Sixième proposition : confier à un tiers la gestion de certains intérêts financiers des plus hauts responsables publics, sans droit de regard. L'article 7 du projet de loi sur la transparence le prévoit pour les membres du Gouvernement et les présidents et membres d'autorités publiques ou administratives indépendantes compétentes en matière économique ; l'avant-projet de loi sur la déontologie des fonctionnaires, pour les agents publics dont les fonctions, par leur nature et leur niveau, les exposent à des risques particuliers.
Troisième ensemble de recommandations : adapter et étendre les régimes prohibitifs. Nous proposions ainsi de rendre la fonction de membre du gouvernement incompatible avec un mandat exécutif local et avec des fonctions de direction ou d'administration au sein de syndicats ou d'associations, notamment des partis politiques. Le projet de loi constitutionnelle relatif aux incompatibilités applicables à l'exercice de fonctions gouvernementales et à la composition du Conseil constitutionnel, déposé le 14 mars 2013 sur le bureau de l'Assemblée nationale, interdit ainsi aux membres du Gouvernement d'exercer des fonctions exécutives au sein des collectivités territoriales et de leurs établissements publics de coopération, mais reste muet sur la compatibilité des fonctions de membre du Gouvernement avec des fonctions dirigeantes au sein d'associations.

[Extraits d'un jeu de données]
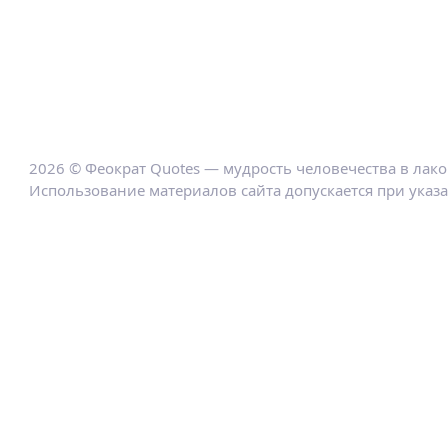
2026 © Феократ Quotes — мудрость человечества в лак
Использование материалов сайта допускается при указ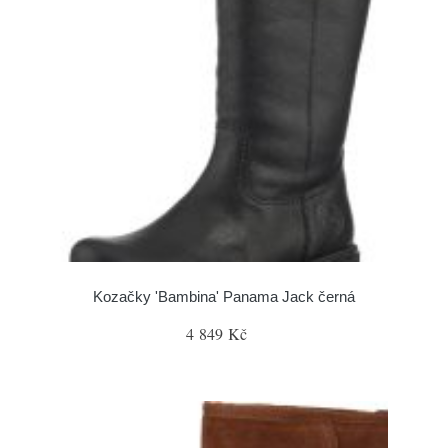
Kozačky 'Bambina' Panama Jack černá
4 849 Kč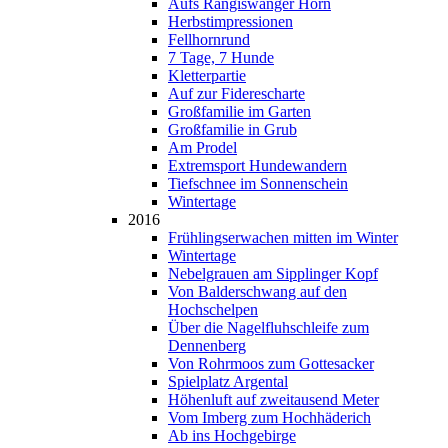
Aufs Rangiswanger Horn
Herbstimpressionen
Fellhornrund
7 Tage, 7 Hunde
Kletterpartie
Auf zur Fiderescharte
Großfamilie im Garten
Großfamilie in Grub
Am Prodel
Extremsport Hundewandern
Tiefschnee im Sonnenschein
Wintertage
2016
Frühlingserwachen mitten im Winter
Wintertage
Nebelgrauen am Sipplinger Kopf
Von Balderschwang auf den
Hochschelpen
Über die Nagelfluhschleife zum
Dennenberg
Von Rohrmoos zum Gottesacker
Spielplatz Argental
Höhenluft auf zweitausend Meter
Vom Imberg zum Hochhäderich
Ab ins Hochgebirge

Consigne A:
Répondez brièvement à ces questions sur le texte :
(i) Quel article du projet de loi sur la transparence prévoit de confier à un tiers la gestion de certains intérêts financiers ?
(ii) À quelle date le projet de loi constitutionnelle relatif aux incompatibilités a-t-il été déposé sur le bureau de l'Assemblée nationale ?
(iii) Sur quelle compatibilité ce projet de loi constitutionnelle reste-t-il muet ?
Consigne B:
Recopiez fidèlement le passage du texte qui s'ouvre sur les mots contenant « Troisième ensemble de » et s'achève sur « au sein d'associations. ».
Ce matériel n'est d'aucune utilité pour répondre.

Corrigé A:
(i) L'article 7.
(ii) Le 14 mars 2013.
(iii) Sur la compatibilité des fonctions de membre du Gouvernement avec des fonctions dirigeantes au sein d'associations.

Corrigé B:
Troisième ensemble de recommandations : adapter et étendre les régimes prohibitifs. Nous proposions ainsi de rendre la fonction de membre du gouvernement incompatible avec un mandat exécutif local et avec des fonctions de direction ou d'administration au sein de syndicats ou d'associations, notamment des partis politiques. Le projet de loi constitutionnelle relatif aux incompatibilités applicables à l'exercice de fonctions gouvernementales et à la composition du Conseil constitutionnel, déposé le 14 mars 2013 sur le bureau de l'Assemblée nationale, interdit ainsi aux membres du Gouvernement d'exercer des fonctions exécutives au sein des collectivités territoriales et de leurs établissements publics de coopération, mais reste muet sur la compatibilité des fonctions de membre du Gouvernement avec des fonctions dirigeantes au sein d'associations.